Καὶ ἰδὼν συκῆν μίαν ἐπὶ τῆς ὁδοῦ ἦλθεν ἐπ᾿ αὐτήν, καὶ οὐδὲν εὗρεν ἐν αὐτῇ εἰ μὴ φύλλα μόνον’ [And seeing a fig tree by the road, he came to it and found nothing on it but only leaves]. A de-ideologised and de-sacralised conscience, the European barren fig tree is being felled by the crisis-generating, capitalist Protestantism of America and the monolithic politico-religious power structures of the East. The economic union that, at the beginning of the final decade of the 20th century, believed it would ‘export democracy’ to the countries of the ‘Soviet-bloc socialism’, today resembles a post-ethical Weimar Republic. The semblance of prosperity, the limitless expansion of production, immoderate consumerism, and the dominance of the economy may have substituted for, but have not answered, deeper existential and broader social questions. Thus, a technological Middle Ages will constitute a long era of assimilation and transition to a new social imaginary with new collective desires. In the formation of this imaginary, the political interpretation of the religious phenomenon will play a significant role as a constitutive choice for collective subjects. What will become apparent in practice is the way in which a potential Renaissance will bring about, as a structured unity of clarification and activity, the political relationship that measures, and therefore restrains, the unlimited exercise of power in the direction of the wisdom that Sophocles dramaturgically taught.

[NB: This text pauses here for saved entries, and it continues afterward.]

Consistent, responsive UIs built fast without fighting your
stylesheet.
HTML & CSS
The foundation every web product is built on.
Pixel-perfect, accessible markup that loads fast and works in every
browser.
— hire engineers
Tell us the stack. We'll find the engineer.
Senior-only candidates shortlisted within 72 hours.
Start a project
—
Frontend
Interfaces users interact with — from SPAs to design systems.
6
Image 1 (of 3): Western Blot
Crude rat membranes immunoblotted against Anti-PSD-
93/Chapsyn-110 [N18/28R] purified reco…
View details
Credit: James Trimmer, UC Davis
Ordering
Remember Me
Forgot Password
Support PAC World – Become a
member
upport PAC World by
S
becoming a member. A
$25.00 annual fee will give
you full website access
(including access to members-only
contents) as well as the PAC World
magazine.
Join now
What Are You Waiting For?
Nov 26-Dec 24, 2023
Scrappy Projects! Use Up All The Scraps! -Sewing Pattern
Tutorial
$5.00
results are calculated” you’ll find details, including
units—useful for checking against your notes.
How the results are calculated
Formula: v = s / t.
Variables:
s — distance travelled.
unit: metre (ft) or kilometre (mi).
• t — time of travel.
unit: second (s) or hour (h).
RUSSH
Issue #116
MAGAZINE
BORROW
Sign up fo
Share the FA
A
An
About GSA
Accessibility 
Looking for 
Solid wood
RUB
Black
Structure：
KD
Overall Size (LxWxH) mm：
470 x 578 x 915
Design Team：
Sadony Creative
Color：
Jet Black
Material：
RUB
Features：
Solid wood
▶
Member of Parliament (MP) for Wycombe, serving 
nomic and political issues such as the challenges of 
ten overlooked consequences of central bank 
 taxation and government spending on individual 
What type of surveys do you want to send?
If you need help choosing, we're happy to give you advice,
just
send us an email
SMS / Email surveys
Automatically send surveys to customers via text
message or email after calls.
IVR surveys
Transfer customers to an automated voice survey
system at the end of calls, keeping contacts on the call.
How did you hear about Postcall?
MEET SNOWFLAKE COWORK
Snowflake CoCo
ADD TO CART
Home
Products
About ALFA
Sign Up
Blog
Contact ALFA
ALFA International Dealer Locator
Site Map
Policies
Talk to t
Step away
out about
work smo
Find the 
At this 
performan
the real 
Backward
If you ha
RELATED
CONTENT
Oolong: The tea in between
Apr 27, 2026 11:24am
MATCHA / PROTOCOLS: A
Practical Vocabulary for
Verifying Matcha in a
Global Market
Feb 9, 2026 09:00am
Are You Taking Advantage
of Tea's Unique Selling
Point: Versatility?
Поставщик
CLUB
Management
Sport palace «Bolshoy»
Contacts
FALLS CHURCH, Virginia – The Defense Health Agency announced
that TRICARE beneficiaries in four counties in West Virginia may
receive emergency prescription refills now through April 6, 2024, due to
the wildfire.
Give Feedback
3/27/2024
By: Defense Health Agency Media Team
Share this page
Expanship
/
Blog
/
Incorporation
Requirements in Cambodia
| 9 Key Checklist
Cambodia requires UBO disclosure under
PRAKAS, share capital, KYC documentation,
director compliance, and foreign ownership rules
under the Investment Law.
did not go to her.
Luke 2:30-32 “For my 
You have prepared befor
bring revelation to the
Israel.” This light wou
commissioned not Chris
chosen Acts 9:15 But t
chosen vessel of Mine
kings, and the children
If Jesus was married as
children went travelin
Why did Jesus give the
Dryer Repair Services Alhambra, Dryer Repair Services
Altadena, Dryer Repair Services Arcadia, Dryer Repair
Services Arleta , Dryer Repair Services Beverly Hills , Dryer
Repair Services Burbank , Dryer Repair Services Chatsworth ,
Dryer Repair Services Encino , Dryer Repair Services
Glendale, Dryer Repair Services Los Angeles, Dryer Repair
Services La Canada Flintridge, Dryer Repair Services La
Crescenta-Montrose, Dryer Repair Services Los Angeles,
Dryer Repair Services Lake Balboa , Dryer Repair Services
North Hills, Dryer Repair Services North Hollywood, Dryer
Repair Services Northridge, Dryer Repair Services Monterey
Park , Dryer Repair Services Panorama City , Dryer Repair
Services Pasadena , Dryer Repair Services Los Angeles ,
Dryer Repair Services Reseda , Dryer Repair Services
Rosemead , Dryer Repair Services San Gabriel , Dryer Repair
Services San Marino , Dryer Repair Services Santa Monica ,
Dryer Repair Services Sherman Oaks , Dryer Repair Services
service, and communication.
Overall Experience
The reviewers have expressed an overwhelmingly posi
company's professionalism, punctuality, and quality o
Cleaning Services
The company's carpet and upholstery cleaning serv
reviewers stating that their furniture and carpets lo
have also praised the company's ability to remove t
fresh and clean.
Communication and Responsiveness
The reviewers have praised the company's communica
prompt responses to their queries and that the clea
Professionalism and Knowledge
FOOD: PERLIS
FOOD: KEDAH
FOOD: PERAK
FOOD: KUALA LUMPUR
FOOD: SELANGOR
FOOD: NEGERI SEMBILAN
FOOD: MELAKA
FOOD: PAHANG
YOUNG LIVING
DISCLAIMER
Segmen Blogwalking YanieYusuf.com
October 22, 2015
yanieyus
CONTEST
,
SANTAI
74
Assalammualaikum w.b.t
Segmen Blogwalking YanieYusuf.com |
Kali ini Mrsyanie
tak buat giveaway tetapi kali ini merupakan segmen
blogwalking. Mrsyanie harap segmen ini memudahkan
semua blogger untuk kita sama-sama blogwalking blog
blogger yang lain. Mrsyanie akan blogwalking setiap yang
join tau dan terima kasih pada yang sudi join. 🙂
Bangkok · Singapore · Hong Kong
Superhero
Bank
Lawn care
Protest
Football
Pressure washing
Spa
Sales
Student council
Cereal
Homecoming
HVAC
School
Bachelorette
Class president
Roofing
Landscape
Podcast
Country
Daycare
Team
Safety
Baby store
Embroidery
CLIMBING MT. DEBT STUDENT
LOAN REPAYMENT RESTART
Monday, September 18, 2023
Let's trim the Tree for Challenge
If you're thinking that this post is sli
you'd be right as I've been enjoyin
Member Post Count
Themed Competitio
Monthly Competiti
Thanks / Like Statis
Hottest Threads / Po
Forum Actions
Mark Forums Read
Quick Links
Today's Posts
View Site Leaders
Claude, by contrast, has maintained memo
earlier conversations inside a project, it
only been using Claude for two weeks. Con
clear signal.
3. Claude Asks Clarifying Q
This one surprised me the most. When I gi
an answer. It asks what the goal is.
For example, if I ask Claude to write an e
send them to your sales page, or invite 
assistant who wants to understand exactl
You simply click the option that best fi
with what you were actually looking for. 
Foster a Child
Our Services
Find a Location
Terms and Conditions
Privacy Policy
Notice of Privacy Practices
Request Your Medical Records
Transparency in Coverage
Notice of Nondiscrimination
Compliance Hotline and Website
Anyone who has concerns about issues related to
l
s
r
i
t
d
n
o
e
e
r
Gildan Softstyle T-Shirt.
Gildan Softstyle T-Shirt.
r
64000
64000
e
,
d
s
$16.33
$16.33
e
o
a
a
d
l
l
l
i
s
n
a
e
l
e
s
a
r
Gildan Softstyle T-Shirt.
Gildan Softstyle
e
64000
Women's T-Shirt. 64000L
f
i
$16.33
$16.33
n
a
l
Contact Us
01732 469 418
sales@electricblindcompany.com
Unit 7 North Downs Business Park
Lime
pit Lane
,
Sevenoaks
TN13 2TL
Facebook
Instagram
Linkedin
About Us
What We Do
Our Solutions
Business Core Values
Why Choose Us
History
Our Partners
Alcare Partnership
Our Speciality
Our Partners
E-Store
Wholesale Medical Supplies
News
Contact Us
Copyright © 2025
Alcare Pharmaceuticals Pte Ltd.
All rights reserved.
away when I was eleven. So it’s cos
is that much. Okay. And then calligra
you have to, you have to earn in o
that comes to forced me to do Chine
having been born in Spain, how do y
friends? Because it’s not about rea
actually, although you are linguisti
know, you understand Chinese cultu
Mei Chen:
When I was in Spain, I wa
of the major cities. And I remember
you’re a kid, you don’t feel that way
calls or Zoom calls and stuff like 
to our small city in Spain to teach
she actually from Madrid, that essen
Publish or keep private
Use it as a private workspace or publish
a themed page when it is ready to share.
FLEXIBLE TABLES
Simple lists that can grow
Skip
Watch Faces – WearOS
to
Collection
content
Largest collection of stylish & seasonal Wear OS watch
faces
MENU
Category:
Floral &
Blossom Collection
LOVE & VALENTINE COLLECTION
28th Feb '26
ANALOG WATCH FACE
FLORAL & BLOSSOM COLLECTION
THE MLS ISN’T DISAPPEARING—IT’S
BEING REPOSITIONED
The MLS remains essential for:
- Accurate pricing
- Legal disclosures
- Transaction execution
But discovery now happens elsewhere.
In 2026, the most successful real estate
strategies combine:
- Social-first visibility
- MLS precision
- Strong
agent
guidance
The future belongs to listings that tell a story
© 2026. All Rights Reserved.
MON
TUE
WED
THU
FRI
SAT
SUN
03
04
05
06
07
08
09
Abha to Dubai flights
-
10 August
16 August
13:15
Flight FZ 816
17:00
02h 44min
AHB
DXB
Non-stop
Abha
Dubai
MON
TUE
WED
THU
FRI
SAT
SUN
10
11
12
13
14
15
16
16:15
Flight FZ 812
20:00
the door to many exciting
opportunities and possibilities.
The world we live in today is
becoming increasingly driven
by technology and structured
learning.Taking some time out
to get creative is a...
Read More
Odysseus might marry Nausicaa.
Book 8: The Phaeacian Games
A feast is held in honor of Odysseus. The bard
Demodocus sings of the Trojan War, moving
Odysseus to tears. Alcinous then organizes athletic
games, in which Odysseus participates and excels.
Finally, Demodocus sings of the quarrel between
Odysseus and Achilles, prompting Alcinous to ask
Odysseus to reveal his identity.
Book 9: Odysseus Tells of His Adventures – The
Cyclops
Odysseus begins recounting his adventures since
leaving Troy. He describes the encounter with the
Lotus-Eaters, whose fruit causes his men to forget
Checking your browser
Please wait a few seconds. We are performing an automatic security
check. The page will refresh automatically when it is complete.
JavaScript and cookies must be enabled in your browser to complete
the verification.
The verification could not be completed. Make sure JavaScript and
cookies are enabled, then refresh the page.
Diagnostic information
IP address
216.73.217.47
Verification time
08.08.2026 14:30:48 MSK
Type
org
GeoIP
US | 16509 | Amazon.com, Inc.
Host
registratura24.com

Civilisations, as exceptionally complex systems, are composed of diverse components, which are organised asymmetrically and interact with one another through forces of attraction or repulsion. Such systems may, for a time, give the impression of functioning in a reasonably stable manner and being in a state of equilibrium, whereas in reality they are in a constant state of adaptation. The moment arrives, however, when they enter a critical phase, triggered by a single event or a series of events. In this crucial phase, strategy and diplomacy undergo a process of mutual co-inherence, each drawing sustenance from the other.